Exercise goal.
Your answer must be the full set of records, copied exactly, with no pictures in it.

[Records from a data source]
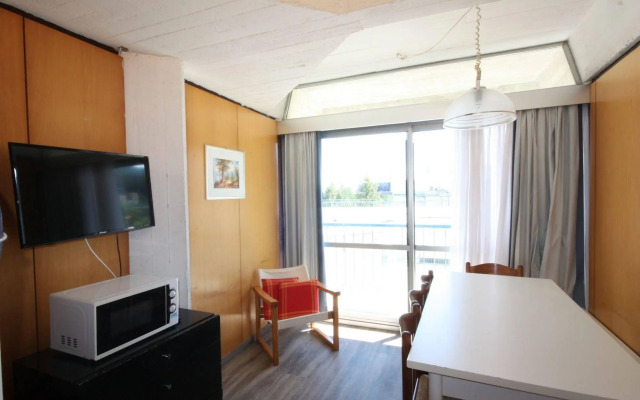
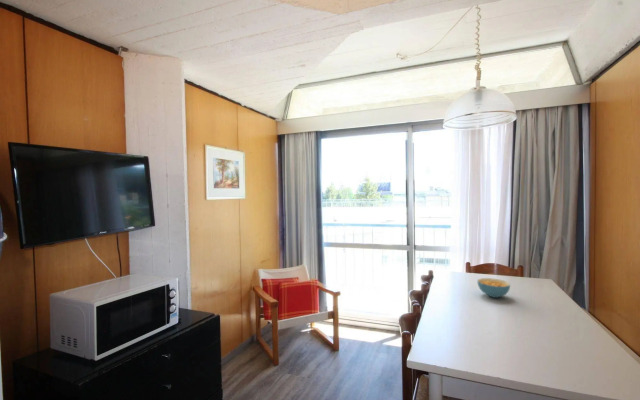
+ cereal bowl [476,277,511,299]
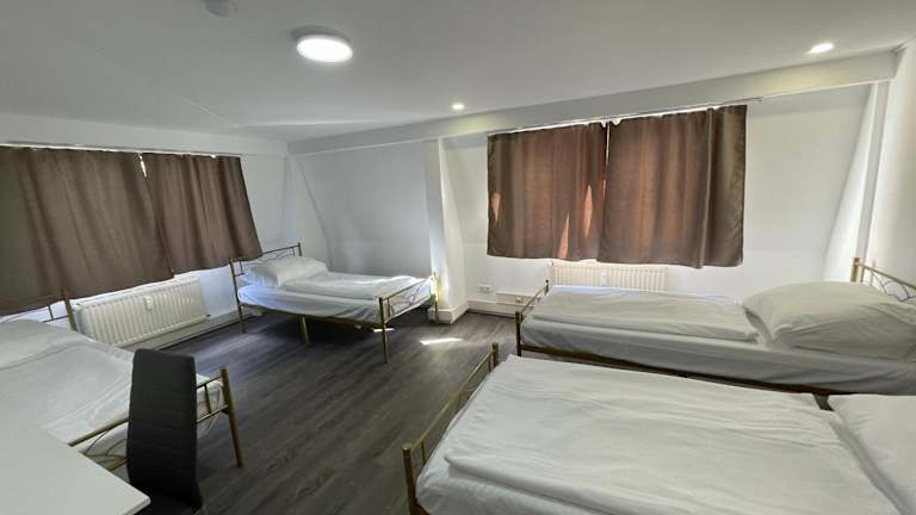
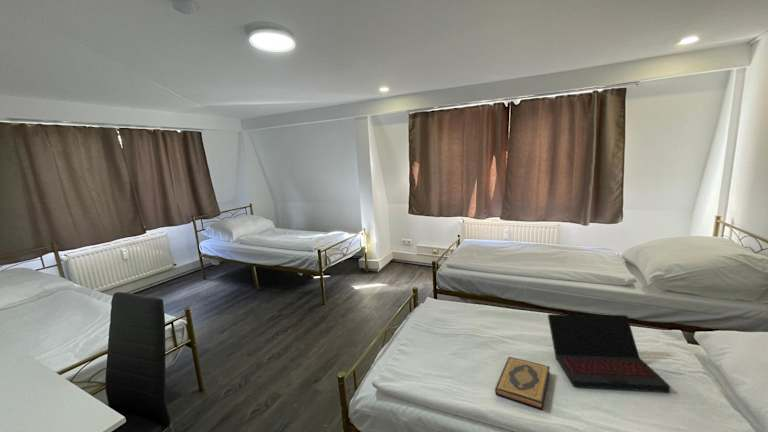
+ laptop [547,313,671,393]
+ hardback book [494,356,551,411]
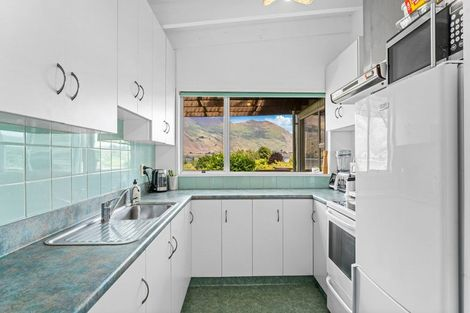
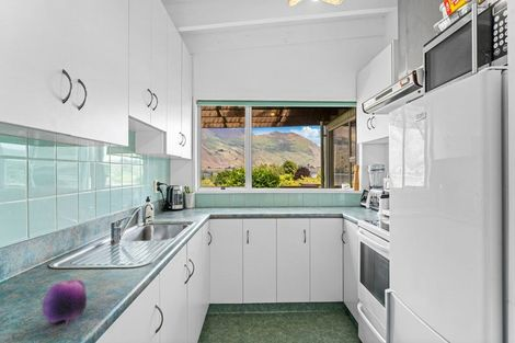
+ fruit [42,278,88,325]
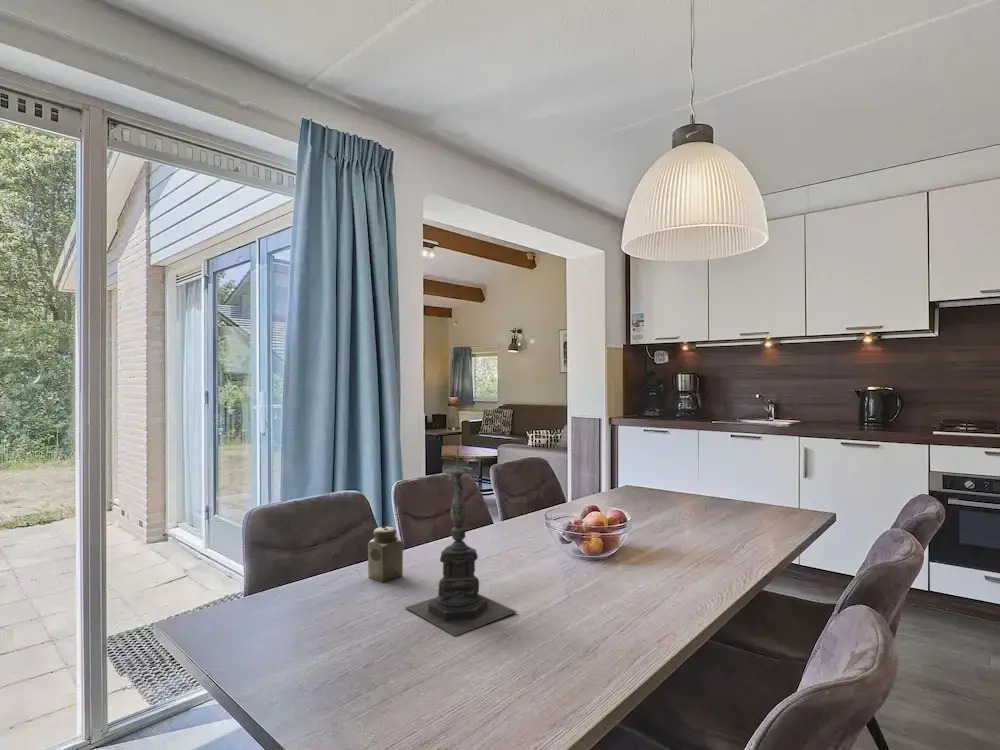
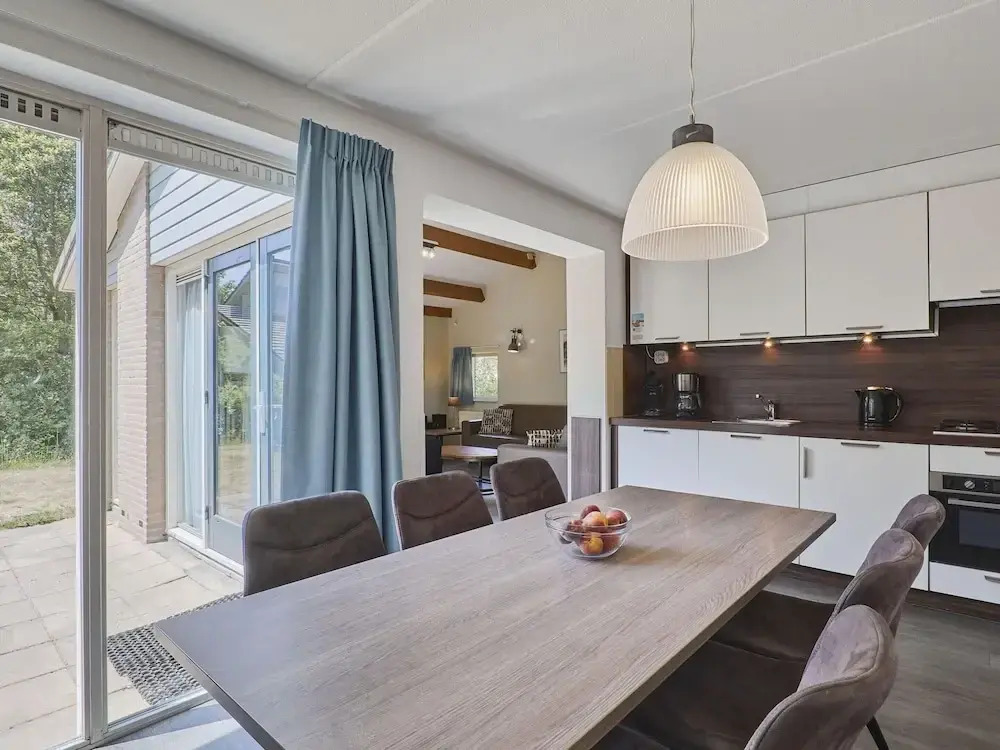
- salt shaker [367,526,404,584]
- candle holder [404,444,518,637]
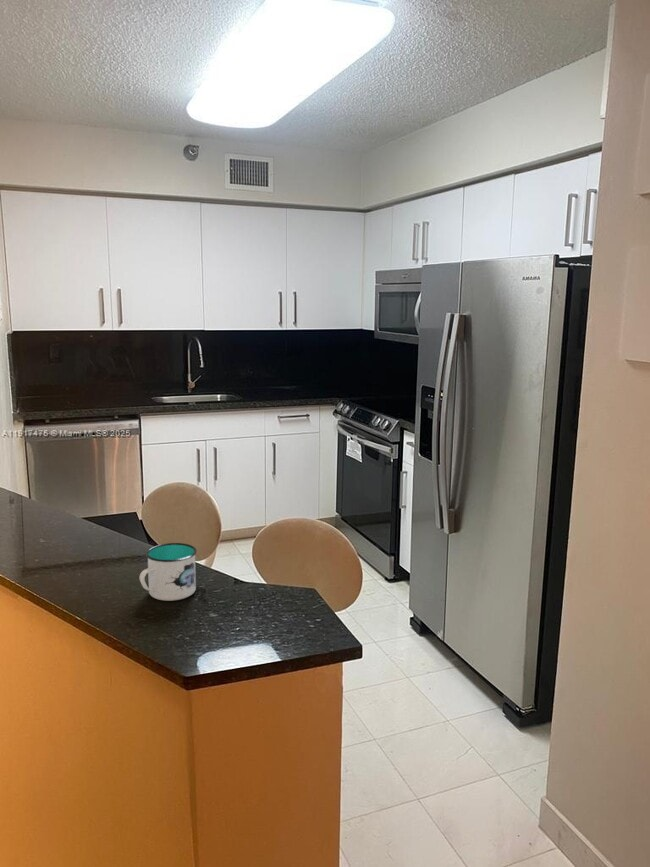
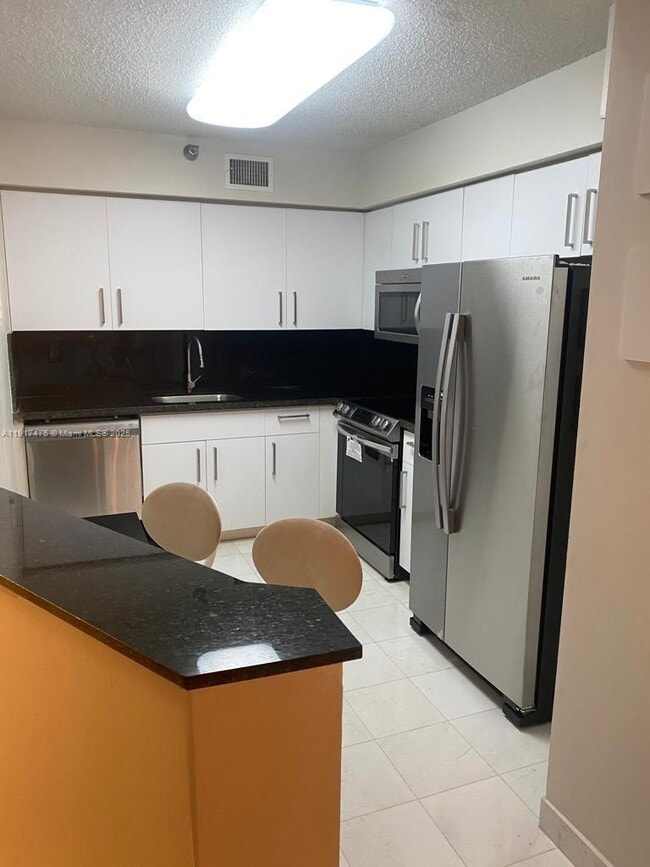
- mug [139,542,198,602]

Answer box.
+ cereal bowl [476,277,511,299]
+ laptop [547,313,671,393]
+ hardback book [494,356,551,411]
+ fruit [42,278,88,325]
- salt shaker [367,526,404,584]
- candle holder [404,444,518,637]
- mug [139,542,198,602]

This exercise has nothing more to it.